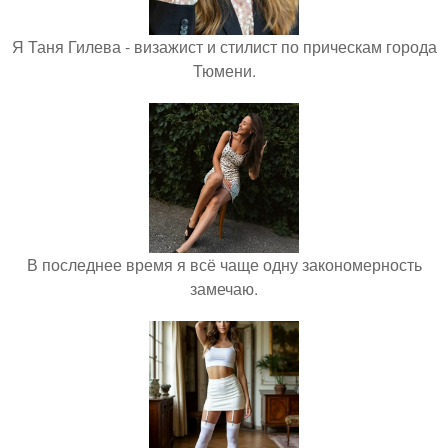
Я Таня Гилева - визажист и стилист по прическам города
Тюмени.
В последнее время я всё чаще одну закономерность
замечаю.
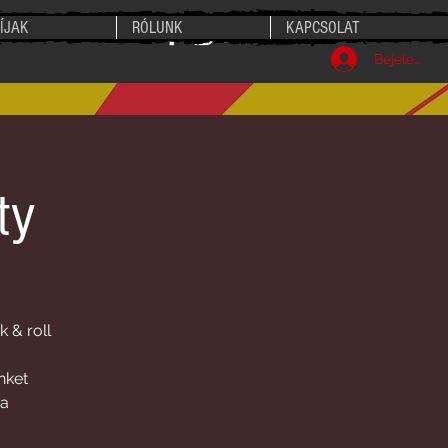
ÍJAK
RÓLUNK
KAPCSOLAT
Bejelentke
ty
 & roll
nket
va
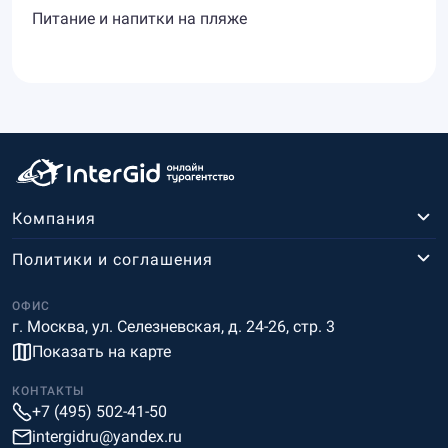
Питание и напитки на пляже
Компания
Политики и соглашения
ОФИС
г. Москва, ул. Селезневская, д. 24-26, стр. 3
Показать на карте
КОНТАКТЫ
+7 (495) 502-41-50
intergidru@yandex.ru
----
## Work order
Without the pictures, please output every record exactly.

## Exercise solution
Я Таня Гилева - визажист и стилист по прическам города
Тюмени.
В последнее время я всё чаще одну закономерность
замечаю.
ÍJAK
RÓLUNK
KAPCSOLAT
Bejelentke
ty
 & roll
nket
va
Питание и напитки на пляже
Компания
Политики и соглашения
ОФИС
г. Москва, ул. Селезневская, д. 24-26, стр. 3
Показать на карте
КОНТАКТЫ
+7 (495) 502-41-50
intergidru@yandex.ru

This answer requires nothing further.